Sum of Feature Values of Alternating Sequences

Consider a sequence consisting only of the digits \(0\) and \(1\). We call a sequence an alternating sequence if and only if it does not contain two consecutive \(1\)s (consecutive \(0\)s are allowed). For example, 000, 001, and 101 are alternating sequences, whereas 110 is not.

For an alternating sequence of length \(n\), let \(x\) and \(y\) be the number of occurrences of \(0\) and \(1\) respectively. Given parameters \(a\) and \(b\), the feature value of the sequence is defined as \[ x^a y^b, \] with the convention that any integer raised to the 0th power equals \(1\) (including \(0^0=1\)).

Since there might be multiple alternating sequences of length \(n\), compute the sum of the feature values for all such sequences, and output the result modulo a given prime \(m\).

The key observation is that for a fixed number \(y\) of ones, the number of alternating sequences is given by the combinatorial formula \[ C(n-y+1, y), \] which counts the ways to place \(y\) ones in the \(n\)-length sequence so that no two are adjacent. Note that in such a sequence, the number of \(0\)s is \(x=n-y\).

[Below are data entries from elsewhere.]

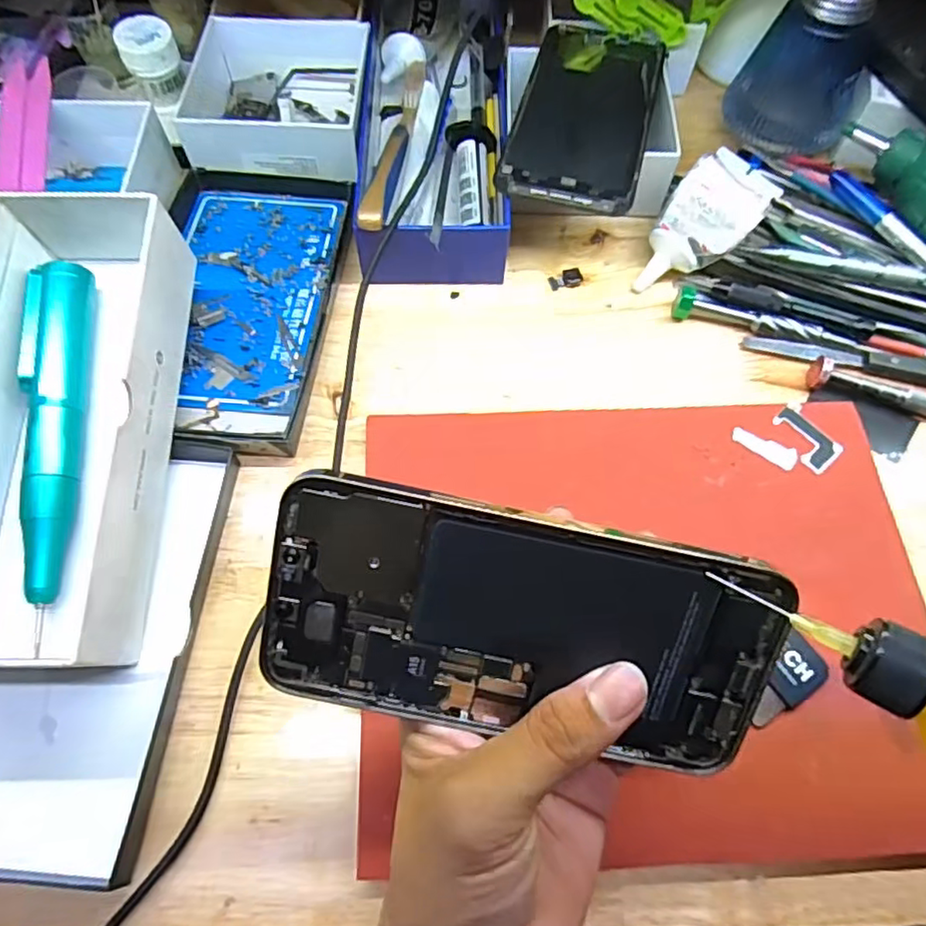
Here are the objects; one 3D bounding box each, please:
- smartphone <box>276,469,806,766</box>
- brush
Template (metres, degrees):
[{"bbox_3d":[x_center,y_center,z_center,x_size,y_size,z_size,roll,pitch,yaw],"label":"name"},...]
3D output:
[{"bbox_3d":[0.019,0.053,0.194,0.157,0.004,0.077,12,107,-2],"label":"smartphone"},{"bbox_3d":[-0.038,-0.189,0.359,0.012,0.014,0.181,5,52,1],"label":"brush"}]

Thus, the answer is \[ \sum_{y=0}^{\lfloor\frac{n+1}{2}\rfloor} C(n-y+1,y)\cdot (n-y)^a\cdot y^b \pmod{m}. \]

inputFormat

The input consists of a single line containing four space‐separated integers \(n\), \(a\), \(b\) and \(m\), where \(m\) is a prime number.

outputFormat

Output a single integer representing the sum of the feature values of all alternating sequences of length \(n\), taken modulo \(m\).

sample

3 1 2 1000000007

10